While King's victory was rarely in question, Ogden resident and 2008 Beijing steeplechase Olympian Lindsey Olson Anderson (1:33:23) used a late push on the final uphill stretch to edge Kerri Lyons (1:34:27), of Salt Lake City, for the women's title. Amber Moran, of Asheville, N.C., placed third in 1:38:53.

"I just kept thinking that I want that $1,000," Anderson said with a laugh.

But the cash purse wasn't her only motivation.

After the birth of her daughter last year, Anderson decided she wasn't ready to hang up her running shoes, or her Olympic dreams.

Though she only recently picked up the intensity of her training, Sunday's performance was the first step toward her goal to make it to Rio de Janeiro, Brazil, in 2016.

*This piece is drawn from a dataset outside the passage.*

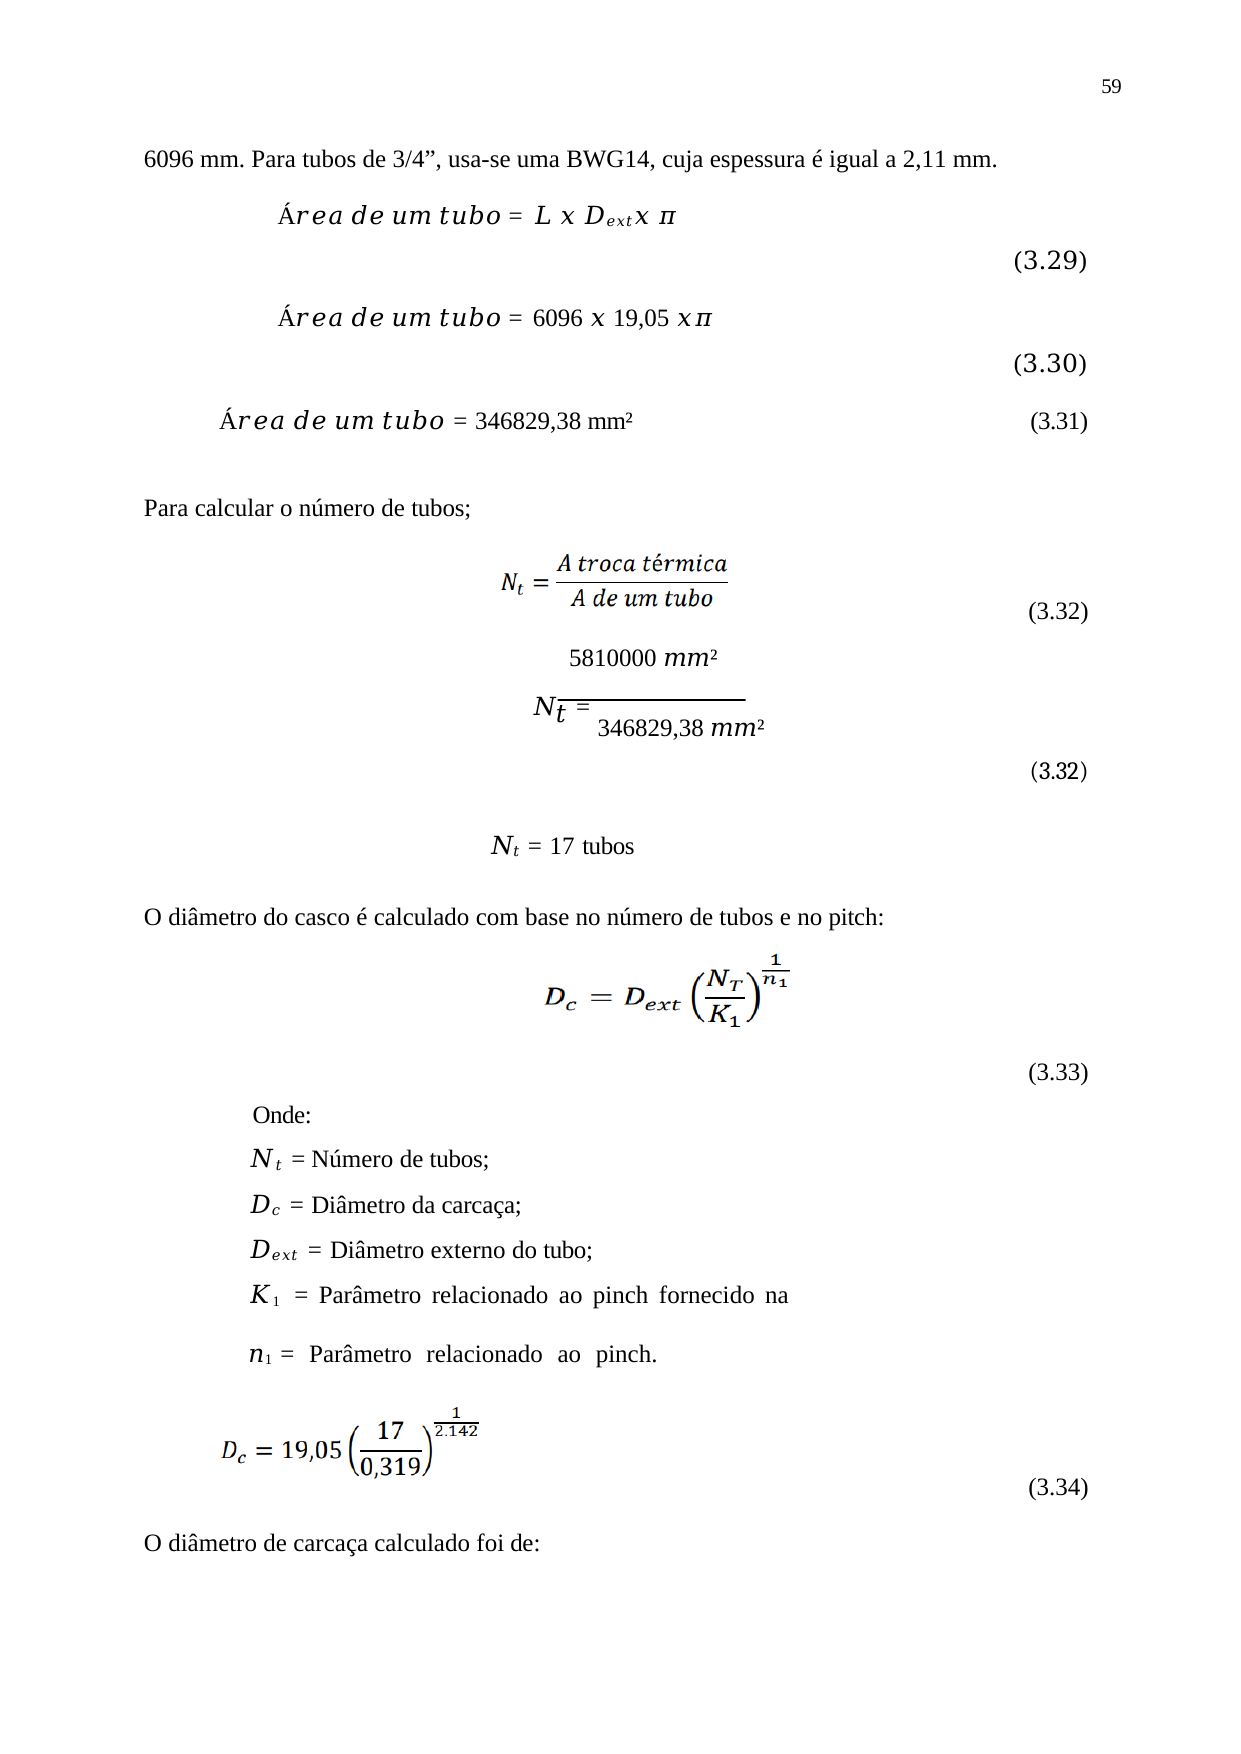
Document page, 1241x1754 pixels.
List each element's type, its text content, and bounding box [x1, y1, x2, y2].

"It's a good starting point," Anderson said. "I just loved every part of it."

Sunday wasn't just reserved for ultra trail runners, however. Dozens scaled the colorful hills of the resort in an open 5k and 10k race. A kids sprint event was held after the finish of the 21-kilometer race.

"There really is something for everyone here," Anderson said.

On Saturday, Snowbasin was also host to the XTERRA USA Triathlon Championship. Last year's third-place finisher Josiah Middaugh, of Colorado, posted the fastest bike split of the day and a solid 10K run to edge XTERRA mainstays Ben Allen, Conrad Stoltz and last year's winner, Nicolas Brun, in a winning time of 2:26:57.

In the women's race, Lesley Patterson, of Scotland, used a strong 10K run to pull away from Suzie Snyder and win in 2:49:09.